だが、今の俺にとって、最も優先すべき事項はただ一つ。
猛烈に、腹が減った。
生命の危機とか、今後の人生設計とか、そういう高尚な悩みは、腹を満たしてから考えるべきだ。それが道理というものだろう。
「腹が減っては戦はできぬ、って言うしな。いや、戦する予定は全くないけど」
俺は一人でツッコミを入れ、立ち上がって伸びをした。
さて、どっちに行くか。
見渡す限り、360度、草原。道もなければ、目印もない。
ここで役に立つのが、女神様(仮)にもらった、あの胡散臭い能力だ。
『深淵を覗く目(なんとなく本質が分かる)』
俺は目を閉じ、意識を集中する。
すると、頭の中に、ぼんやりとしたイメージが浮かんでくる。
こっちの方向は、なんとなく『行き止まり』って感じがする。
こっちは、『危険』な匂い。
そして、あっちの方向からは…微かに、パンの焼ける香ばしい匂いと、人々の賑わいの『気配』がする。
「よし、決まりだ」
俺は、その『気配』がする方角へ向かって、ゆっくりと歩き出した。
急ぐ必要はない。どうせ腹は減っているし、日が暮れるまでにはまだ時間がある。
道端に咲いている、ラッパのような形をした青い花を摘んで、その香りをかいでみる。ミントのような、すっとした爽やかな香りがした。

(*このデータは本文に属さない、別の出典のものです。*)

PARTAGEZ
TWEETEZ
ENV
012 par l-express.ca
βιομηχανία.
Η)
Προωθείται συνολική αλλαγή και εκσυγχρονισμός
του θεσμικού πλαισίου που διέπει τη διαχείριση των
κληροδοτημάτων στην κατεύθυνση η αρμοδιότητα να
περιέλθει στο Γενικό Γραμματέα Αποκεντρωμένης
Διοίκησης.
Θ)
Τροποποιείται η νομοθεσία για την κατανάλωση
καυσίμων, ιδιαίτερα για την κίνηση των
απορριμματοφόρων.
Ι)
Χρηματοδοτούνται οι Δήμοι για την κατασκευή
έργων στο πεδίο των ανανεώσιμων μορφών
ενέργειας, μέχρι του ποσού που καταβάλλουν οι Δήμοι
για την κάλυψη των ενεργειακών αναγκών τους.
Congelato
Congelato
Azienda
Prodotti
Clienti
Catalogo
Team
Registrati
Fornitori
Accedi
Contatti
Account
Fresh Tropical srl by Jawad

面白い形の石を見つけては、サッカーボールのように蹴ってみる。石は放物線を描いて、ぽとりと草むらに落ちた。
空を飛ぶ、翼が四枚ある奇妙な鳥の群れを、飽きもせずに眺める。
死ぬ前の俺は、いつも何かに追われていた。
納期に追われ、時間に追われ、ノルマに追われ、人間関係に追われていた。
空を見上げる余裕も、道端の花に目を留める心のゆとりもなかった。
でも、今は違う。
俺を縛るものは、何もない。
過去も、未来も、ここにはない。
あるのは、どこまでも続くこの道と、「今、ここ」を生きている俺だけだ。
夕焼けが、草原を金色に染め上げていく。
吹き抜ける風が、少しだけ冷たくなってきた。
俺は、なんだか無性に愉快な気分になって、鼻歌交じりに歩き続けた。
その先で、どんな出会いが待っているのか。どんな理不尽が待ち受けているのか。
そんなことは、その時が来たら考えればいい。
今はただ、この腹の虫を黙らせる、温かくて美味しそうな晩飯のことだけを考えていよう。
俺の異世界での人生は、こうして、実にしょうもない動機で始まったのだった。